GERMANY – Industrial group Siemens says its worldwide pension plans lost 1.2 billion euros in fiscal 2002 and that it added 442 million euros to its pensions trusts in Germany and the UK and transferred 377 million euros in real estate to its German pension trust in the first quarter.
The company has now made additional contributions to its pension schemes of 2.6 billion euros in the last two quarters.
The company’s 2002 annual report released today says that its pension plans suffered a negative actual return on plan assets of 1.2 billion euros in the 2002 fiscal year. The figure includes a negative return of 0.7 billion euros in its German Pension Trust, which has been hit by stock market declines.
According to the report, Siemens’ total pension obligations were 19.5 billion euros and were underfunded by five billion euros as at the end of September 2002.
Siemens’ pension funds’ investment in equities declined to 33% at the end of the 2002 fiscal year, compared to 61% at the end of 2001. And 46% was invested in fixed income, up from 31% a year earlier.

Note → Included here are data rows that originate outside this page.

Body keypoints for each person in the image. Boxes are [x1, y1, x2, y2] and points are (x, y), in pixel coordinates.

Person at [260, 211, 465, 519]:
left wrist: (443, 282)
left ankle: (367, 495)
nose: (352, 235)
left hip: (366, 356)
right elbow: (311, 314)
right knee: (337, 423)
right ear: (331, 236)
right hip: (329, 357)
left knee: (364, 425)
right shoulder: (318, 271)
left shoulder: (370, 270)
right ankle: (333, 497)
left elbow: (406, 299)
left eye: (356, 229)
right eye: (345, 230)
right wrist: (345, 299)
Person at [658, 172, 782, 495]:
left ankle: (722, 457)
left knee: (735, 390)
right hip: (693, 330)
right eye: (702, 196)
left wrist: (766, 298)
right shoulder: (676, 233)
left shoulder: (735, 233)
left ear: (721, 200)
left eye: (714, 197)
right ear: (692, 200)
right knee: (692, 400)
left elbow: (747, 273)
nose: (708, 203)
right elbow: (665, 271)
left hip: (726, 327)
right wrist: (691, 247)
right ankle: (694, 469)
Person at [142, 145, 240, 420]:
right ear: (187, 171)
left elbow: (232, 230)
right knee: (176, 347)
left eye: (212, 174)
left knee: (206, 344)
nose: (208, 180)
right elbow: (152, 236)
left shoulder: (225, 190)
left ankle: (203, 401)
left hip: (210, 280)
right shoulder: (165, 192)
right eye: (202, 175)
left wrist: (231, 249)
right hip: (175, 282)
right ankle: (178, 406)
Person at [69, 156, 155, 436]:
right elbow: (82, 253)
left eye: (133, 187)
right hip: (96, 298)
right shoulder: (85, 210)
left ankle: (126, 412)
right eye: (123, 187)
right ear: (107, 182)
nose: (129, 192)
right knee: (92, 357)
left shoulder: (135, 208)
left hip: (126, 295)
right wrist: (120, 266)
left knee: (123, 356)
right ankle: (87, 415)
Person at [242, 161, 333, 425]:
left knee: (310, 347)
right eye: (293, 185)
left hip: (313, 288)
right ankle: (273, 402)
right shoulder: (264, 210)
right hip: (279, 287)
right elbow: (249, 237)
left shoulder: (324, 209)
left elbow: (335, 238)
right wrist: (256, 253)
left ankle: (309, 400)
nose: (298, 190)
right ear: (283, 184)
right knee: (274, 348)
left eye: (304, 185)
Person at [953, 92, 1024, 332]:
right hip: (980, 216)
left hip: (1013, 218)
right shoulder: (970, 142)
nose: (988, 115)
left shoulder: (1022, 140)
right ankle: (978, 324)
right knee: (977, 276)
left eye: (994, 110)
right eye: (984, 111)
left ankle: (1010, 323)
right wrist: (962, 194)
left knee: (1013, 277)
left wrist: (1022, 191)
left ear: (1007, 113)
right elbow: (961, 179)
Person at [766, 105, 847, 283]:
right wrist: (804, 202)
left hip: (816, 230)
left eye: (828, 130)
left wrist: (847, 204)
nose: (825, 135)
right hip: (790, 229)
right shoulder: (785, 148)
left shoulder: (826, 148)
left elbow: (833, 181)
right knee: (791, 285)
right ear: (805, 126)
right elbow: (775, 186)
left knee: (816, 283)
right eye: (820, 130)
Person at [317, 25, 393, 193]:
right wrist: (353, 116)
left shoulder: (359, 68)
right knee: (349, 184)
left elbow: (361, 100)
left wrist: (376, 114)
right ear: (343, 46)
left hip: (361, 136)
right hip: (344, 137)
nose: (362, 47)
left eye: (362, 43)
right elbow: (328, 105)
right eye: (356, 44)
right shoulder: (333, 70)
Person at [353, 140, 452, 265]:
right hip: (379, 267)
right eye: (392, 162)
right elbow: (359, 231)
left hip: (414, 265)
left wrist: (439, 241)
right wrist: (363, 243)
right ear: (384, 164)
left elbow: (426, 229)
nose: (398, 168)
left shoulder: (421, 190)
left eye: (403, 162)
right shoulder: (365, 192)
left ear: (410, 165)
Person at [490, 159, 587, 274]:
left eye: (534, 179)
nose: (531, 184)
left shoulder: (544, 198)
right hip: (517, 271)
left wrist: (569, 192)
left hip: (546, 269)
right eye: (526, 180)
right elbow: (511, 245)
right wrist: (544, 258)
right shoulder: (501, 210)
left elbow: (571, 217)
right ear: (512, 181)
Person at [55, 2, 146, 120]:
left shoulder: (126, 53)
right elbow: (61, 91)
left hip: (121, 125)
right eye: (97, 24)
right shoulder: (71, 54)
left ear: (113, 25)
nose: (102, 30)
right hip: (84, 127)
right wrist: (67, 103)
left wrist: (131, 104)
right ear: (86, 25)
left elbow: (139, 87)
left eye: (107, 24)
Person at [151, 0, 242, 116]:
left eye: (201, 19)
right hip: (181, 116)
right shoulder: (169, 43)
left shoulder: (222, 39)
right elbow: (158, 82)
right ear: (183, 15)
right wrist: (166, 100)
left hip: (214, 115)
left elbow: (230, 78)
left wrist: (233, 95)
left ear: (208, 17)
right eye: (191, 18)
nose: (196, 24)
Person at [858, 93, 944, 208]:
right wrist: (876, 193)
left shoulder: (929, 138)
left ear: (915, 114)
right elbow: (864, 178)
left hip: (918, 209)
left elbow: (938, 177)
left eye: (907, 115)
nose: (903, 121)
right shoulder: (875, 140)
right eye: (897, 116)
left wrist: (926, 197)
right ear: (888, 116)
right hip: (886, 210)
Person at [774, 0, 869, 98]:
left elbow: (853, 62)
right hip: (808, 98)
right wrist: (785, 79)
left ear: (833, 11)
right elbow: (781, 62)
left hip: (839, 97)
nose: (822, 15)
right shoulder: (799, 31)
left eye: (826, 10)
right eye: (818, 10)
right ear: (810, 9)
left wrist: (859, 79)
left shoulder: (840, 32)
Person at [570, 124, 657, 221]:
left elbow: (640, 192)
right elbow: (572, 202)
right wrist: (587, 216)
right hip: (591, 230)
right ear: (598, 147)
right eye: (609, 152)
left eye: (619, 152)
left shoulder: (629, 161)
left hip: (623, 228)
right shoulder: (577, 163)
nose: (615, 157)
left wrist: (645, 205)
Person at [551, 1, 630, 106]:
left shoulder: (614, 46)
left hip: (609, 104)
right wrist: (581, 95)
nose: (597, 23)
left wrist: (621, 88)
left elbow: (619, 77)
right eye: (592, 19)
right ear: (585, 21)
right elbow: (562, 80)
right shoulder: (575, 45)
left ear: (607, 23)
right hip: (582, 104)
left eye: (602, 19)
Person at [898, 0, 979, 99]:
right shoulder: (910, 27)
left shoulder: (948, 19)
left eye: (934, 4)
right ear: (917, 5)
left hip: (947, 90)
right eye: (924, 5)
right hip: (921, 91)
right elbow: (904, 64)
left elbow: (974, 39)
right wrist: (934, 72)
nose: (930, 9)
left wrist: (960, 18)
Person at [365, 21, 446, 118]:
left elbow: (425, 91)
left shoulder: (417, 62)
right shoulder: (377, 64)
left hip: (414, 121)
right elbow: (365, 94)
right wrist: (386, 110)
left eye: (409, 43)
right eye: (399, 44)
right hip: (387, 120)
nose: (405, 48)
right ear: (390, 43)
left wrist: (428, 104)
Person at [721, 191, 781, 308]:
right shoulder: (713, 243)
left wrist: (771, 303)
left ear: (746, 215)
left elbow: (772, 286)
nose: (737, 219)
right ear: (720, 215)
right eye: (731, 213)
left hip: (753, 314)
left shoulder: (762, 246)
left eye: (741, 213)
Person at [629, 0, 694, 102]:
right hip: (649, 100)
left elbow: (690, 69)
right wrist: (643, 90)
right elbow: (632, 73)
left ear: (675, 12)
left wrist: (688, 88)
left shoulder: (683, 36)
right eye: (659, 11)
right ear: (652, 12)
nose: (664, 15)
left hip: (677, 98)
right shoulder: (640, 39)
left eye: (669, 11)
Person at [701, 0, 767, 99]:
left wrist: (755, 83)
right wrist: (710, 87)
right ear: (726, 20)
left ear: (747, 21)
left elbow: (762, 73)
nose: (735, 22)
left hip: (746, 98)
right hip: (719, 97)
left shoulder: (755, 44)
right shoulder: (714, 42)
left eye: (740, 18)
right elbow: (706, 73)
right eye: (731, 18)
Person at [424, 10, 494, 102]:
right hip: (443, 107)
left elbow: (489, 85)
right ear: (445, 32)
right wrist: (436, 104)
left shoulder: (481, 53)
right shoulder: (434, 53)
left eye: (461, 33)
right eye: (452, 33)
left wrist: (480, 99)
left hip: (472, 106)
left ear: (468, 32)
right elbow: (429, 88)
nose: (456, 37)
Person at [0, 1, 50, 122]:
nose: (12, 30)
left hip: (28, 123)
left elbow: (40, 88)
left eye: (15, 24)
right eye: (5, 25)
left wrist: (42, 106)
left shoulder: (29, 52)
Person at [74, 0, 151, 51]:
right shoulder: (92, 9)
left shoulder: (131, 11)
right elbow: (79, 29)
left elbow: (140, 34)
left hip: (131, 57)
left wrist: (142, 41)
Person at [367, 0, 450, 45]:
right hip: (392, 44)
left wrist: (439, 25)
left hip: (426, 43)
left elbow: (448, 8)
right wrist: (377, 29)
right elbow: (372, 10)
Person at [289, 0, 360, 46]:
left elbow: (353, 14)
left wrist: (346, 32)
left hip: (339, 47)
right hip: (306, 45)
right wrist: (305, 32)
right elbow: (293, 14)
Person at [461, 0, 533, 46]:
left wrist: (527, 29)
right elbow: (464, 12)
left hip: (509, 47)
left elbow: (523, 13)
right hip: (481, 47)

Its pension costs, including service costs, surged to 447 million euros, from 51 million euros in 2001 due to losses on its domestic plans. And the costs are set to rise. “Based on the determined actuarial assumptions, net periodic pension expense in fiscal 2003 will increase by approximately 550 million euros,” says the annual report.
It attributed the higher costs to a further decline in the rate of return on plan assets and lower market expectations.
No one at Siemens was able to comment on the projected rise in costs, which if correct, would see the company’s pension costs rise to almost one billion euros in the current fiscal year.
It has also adjusted its expected rate of return to 6.8% in fiscal 2003 from 8.0%. For the German Pension Trust, the expectation is now 6.75%, compared to 8.25% before.
In November, Siemens said the assets of its major pension plans totalled around 15.4 billion euros. Its chief financial officer Heinz-Joachim Neubuerger said at the time: “Covering our pension obligations via segregated pension assets is the only sound means of financing these long-term obligations."
Going forward, Siemens says funding decisions for its pension plans are made “based on due consideration of developments affecting plan assets and pension liabilities” as well as minimum funding requirements and taxation.
Overall, the company reported that net income for the quarter slipped to 521 million euros from 538 million euros a year earlier. Sales declined 10% to 18.8 billion euros
“Our first-quarter results are better than we expected, however we stand by the overall outlook which we provided in December,” said chief executive Heinrich von Pierer.